­Cuánto de talismán y cuánto de escultura hay en cada una de sus obras es algo que el andaluz Marcos Domínguez aún no ha conseguido averiguar. Tampoco es algo que le quite el sueño. Sabe, siente, que sus figuras tienen algo mágico, chamánico. Y eso es suficiente para este escultor que pasa el año entre los «pelicaneros» de los talleres del espacio cultural Pelícano de Sevilla y las olas, el sol y la arena de las playas de Cádiz y Almería. Ese animal da nombre a la exposición que inaugura esta noche en el Club Diario (20.00 horas), en la que presentará doce de sus últimas piezas salidas de la madera y la piedra. «Es martes trece y seremos trece, doce obras y yo», comenta entre risas.

Algunas de ellas con historias singulares que refuerzan el aspecto mágico al que alude Domínguez. Es el caso del elefante. Marcos Domínguez había acabado la obra en una de sus estancias en Cabo de Gata. Soñó con una cabeza de elefante, se levantó, fue a pasear por Lucainema (Almería) y lo primero que vio fue una escultura de Ganesha, el dios hindú que tiene cabeza de elefante.

«Quizás la magia va por delante del pensamiento, abriendo ese mundo en el arte para superar la realidad. Hay algo muy cercano a la magia en el sueño», reflexiona el artista. «No sabría acotar dónde empieza una cosa y termina la otra», añade Domínguez, que últimamente está descubriendo otros materiales, como las resinas y el porexpán. «Ya estamos viviendo con ello. Ahora te compras un jerséi de lana y el 40 por ciento es acrílico», explica. Para él, esculpir estos materiales es algo más que cambiar la materia prima, es reflejar los cambios de la sociedad en la que vive.

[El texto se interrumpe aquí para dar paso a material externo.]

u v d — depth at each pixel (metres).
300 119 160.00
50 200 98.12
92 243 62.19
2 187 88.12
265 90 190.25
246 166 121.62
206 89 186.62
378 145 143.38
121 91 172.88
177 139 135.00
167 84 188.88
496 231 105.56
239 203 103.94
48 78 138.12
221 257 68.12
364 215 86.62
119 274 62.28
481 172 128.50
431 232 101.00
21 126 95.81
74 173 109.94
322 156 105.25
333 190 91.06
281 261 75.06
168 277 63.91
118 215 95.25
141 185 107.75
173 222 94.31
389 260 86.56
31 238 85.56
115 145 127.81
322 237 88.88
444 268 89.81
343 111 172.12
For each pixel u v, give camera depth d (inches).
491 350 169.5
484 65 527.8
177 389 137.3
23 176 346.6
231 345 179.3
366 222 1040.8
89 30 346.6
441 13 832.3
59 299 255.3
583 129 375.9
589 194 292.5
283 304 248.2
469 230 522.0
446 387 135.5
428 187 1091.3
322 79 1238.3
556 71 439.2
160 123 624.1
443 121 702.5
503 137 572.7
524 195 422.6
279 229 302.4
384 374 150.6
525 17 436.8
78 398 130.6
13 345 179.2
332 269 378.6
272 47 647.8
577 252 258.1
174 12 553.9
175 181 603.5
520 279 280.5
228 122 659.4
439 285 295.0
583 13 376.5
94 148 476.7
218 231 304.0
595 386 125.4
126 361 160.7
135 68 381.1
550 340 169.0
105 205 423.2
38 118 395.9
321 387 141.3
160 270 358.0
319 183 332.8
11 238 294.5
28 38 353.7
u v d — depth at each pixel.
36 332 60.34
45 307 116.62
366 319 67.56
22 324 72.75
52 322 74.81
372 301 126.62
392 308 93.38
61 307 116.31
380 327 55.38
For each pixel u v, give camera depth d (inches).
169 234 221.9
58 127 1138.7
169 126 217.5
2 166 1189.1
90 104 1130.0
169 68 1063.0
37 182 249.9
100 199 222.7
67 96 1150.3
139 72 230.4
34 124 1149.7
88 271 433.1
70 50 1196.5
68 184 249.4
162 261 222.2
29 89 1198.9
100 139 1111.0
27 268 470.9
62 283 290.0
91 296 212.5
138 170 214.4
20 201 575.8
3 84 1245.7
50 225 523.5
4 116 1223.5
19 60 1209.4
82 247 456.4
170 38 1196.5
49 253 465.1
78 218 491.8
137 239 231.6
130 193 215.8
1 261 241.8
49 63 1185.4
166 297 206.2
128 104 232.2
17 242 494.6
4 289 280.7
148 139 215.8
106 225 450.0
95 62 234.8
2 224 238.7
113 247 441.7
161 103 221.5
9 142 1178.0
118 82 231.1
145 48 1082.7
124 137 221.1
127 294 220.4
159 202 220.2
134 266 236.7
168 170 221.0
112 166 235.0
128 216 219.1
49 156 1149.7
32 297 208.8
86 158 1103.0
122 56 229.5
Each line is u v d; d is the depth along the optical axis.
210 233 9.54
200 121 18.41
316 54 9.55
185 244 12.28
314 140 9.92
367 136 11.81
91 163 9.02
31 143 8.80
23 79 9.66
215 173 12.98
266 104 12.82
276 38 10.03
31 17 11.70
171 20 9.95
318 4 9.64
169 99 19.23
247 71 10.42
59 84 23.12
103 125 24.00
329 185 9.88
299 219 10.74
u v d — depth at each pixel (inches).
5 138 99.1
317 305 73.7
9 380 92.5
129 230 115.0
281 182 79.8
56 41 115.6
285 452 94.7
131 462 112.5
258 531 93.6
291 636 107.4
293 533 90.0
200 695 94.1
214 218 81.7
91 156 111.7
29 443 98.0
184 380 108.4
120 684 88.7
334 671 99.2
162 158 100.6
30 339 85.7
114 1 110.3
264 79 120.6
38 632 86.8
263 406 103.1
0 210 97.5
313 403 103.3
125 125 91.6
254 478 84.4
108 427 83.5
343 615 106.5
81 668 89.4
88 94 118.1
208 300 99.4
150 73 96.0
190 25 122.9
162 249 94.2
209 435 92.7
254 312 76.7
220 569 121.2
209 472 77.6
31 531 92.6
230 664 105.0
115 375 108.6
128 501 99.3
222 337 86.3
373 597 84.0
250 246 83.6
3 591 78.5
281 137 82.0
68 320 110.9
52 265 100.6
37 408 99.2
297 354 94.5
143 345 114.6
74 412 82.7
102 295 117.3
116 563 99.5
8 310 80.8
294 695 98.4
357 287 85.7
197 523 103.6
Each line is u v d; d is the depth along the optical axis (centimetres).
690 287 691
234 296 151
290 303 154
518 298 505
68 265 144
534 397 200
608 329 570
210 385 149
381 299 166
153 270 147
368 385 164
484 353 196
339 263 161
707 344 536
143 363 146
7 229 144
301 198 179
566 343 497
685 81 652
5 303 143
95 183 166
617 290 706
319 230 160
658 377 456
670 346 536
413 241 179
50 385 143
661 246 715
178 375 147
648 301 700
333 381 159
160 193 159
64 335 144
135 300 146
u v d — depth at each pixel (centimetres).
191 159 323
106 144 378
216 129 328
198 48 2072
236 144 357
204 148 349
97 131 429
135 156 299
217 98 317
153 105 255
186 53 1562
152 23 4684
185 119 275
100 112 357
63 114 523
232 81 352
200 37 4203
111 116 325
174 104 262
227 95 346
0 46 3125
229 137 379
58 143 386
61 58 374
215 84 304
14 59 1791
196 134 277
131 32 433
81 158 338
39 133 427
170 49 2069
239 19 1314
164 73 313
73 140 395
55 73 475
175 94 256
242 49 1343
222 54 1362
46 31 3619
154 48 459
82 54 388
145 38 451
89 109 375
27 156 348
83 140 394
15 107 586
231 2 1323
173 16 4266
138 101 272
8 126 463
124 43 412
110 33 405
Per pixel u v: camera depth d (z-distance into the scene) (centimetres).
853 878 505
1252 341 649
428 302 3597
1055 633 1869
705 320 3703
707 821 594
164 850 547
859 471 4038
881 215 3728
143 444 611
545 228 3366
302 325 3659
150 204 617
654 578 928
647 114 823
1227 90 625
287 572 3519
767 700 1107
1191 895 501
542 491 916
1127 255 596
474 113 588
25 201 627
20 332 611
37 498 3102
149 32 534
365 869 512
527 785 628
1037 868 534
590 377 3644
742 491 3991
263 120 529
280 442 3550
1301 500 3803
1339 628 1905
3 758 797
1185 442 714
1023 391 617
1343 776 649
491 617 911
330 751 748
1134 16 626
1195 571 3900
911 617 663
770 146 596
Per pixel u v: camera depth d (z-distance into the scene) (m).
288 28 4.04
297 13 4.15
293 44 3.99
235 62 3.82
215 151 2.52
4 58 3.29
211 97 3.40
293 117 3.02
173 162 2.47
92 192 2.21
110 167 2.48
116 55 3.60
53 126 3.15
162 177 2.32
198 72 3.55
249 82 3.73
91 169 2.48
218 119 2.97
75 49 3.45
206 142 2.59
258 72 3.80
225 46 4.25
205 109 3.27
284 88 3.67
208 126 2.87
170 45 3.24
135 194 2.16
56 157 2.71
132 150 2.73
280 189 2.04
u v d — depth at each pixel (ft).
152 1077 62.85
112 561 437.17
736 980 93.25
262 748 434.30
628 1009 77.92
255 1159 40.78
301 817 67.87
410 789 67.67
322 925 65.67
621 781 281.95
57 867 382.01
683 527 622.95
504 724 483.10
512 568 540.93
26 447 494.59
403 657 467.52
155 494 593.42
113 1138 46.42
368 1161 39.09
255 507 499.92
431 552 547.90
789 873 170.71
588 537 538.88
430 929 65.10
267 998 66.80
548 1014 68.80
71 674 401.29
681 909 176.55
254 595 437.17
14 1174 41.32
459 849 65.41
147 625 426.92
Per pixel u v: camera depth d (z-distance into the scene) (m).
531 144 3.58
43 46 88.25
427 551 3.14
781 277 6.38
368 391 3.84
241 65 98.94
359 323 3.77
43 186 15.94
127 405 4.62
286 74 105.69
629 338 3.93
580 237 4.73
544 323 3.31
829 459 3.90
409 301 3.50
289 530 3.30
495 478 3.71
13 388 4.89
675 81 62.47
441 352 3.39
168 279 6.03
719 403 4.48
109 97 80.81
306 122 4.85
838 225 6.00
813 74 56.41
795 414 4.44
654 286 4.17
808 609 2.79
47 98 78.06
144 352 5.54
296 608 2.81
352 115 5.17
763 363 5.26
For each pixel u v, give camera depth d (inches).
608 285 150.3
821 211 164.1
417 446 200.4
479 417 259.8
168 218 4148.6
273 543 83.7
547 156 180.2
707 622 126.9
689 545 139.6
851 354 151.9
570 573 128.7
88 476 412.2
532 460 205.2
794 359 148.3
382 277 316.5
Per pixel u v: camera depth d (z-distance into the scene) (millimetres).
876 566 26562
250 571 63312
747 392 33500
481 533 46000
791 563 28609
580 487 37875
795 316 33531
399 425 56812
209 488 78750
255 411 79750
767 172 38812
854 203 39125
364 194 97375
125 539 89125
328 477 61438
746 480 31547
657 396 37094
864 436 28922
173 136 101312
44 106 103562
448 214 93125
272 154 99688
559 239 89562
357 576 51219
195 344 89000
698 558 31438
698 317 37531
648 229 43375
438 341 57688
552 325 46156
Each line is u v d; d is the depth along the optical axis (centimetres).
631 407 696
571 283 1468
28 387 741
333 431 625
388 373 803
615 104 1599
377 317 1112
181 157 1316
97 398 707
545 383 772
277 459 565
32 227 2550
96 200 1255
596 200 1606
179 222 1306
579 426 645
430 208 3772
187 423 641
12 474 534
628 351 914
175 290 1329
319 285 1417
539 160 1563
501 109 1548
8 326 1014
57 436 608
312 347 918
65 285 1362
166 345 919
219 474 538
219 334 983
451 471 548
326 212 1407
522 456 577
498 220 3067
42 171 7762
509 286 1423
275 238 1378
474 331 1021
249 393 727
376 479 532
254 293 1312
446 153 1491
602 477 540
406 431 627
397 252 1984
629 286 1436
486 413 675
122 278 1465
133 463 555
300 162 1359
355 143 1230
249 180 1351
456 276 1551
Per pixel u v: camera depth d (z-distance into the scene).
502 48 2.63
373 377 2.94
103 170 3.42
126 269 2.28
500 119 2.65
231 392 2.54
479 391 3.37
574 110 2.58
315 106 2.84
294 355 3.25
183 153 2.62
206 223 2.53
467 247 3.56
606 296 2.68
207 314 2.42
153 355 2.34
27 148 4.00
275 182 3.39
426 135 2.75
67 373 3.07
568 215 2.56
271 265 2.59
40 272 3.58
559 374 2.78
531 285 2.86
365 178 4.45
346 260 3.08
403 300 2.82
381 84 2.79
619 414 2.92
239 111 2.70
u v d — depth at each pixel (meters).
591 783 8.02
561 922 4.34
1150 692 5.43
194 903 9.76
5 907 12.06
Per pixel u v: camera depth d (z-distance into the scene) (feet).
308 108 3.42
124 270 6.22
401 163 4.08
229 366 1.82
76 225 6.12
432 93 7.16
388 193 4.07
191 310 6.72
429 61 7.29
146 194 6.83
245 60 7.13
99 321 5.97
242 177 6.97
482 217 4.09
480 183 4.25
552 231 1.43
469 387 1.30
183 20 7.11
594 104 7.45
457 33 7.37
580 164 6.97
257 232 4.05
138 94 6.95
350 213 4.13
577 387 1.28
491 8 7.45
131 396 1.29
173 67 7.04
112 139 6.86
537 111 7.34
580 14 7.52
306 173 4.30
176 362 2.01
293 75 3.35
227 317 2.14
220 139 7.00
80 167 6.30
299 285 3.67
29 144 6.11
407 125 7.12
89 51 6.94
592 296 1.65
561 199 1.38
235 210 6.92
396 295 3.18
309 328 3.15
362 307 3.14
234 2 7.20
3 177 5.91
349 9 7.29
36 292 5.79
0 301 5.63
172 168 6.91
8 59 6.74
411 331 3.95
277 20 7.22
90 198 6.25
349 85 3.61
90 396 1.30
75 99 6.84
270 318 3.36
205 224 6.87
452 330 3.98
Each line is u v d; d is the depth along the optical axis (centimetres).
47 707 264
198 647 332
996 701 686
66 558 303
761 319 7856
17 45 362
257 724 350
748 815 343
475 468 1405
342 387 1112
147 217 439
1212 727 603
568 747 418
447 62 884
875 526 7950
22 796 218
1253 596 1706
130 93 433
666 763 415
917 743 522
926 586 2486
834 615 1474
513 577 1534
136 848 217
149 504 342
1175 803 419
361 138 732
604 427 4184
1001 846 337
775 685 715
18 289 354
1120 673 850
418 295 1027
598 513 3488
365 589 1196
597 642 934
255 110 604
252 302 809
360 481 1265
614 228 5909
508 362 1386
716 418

Desde los 18 trabaja la madera y la piedra, materiales duros. Le obligan a golpearlos, a trabajarlos con fuerza, darles hachazos, romperlos... A tratarlos con rudeza para sacar la suavidad y la dulzura que sabe que esconden. Domínguez llegó a ellos de una forma tan casual como lógica. Trabajaba el barro y estaba harto de que se rompiera. Se pasó a la piedra. Y se acercan ya a las tres décadas de enamoramiento. «Con los golpes, la piedra y yo intercambiamos energía. Creamos un lenguaje. Me va diciendo lo que lleva dentro. Hay cierto sufrimiento en ese proceso», explica el artista, que disfruta con esa parte tan física de su trabajo. «Los materiales blandos me ponen nervioso», confiesa.

Domínguez confía encontrar en Ibiza, lugar en el que nunca ha estado, el mismo mar que baña todas sus obras a pesar de que parte del año vive en una ciudad sin mar. Pero con río. Pelícanos, sirenas, diosas de la mar, peces de bestiario... «El mar siempre salpica toda mi obra», explica el artista, que recuerda con cariño los veranos que pasaba de niño en Conill de la Frontera, en Cádiz, un lugar que ahora mira con la nostalgia del paraíso perdido, pervertido por el paso del tiempo y las grúas de construcción.

«Las esculturas reflejan lo que he vivido y tienen un componente mágico, chamánico, algo que nos invade, que nos transforma, que sentimos. La escultura toma sentido por esta fórmula mágica, por el espíritu que prevalece, lo que expresamos, que un día puede ser una cosa y al siguiente, otra», continúa Domínguez, que además del elefante que nació antes de ver a Ganesha trae a Ibiza, entre otras piezas, un hombre que alza los brazos en busca de energía y una diosa que tanto es de la locura como del mar. «El mar desquicia. Tiene muchas caras y nunca sabes cómo va a reaccionar. Incluso estando en calma», justifica.